The Spanish probably couldn’t care less what The Express thinks, short of a few small hoteliers who are worried that anyone is going to change their mind because of some inflammatory article about Etias visas and decide to stay for two weeks in Southend instead.
Meanwhile, Easyjet and other airlines cancel large numbers of flights from the UK for some reason or other. More queues, more anger, less time around the pool.
There are several issues of slightly more weight that worry the Brit tourist, such as the 90 / 180 day deal in the Schengen Zone, and the agony of whether a resident can use a British driving licence (both subjects sublimely ignoring the self-inflicted punch of Brexit).
Some of Spain’s destinations are crashing out of the tourist stakes – such as La Manga, which overlooks the Mar Menor: now a dying lagoon. Under extreme threat too from illegal wells is El Parque Nacional de Doñana in Cádiz.

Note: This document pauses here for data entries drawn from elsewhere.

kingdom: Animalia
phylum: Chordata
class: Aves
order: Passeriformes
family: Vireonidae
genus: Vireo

So, tourism changes: it diversifies and it evolves. Now we read that the second kind of tourism, what might be called city-visitors – is facing a crisis as China considers halting all Chinese holidays abroad. They may not be much for bucket and spade tourism, but they do appreciate a flying visit to Madrid, Granada and Barcelona to see the sights.
Better news comes from Germany, where the travel agencies are mooting the idea of sending their senior citizens en masse to Spain for the winter months to save on energy (a sensitive topic in Germany at the moment). If Spain tuned in, they could convert some of their abandoned villages into merry North European retirement centres (and get funding to pay for it).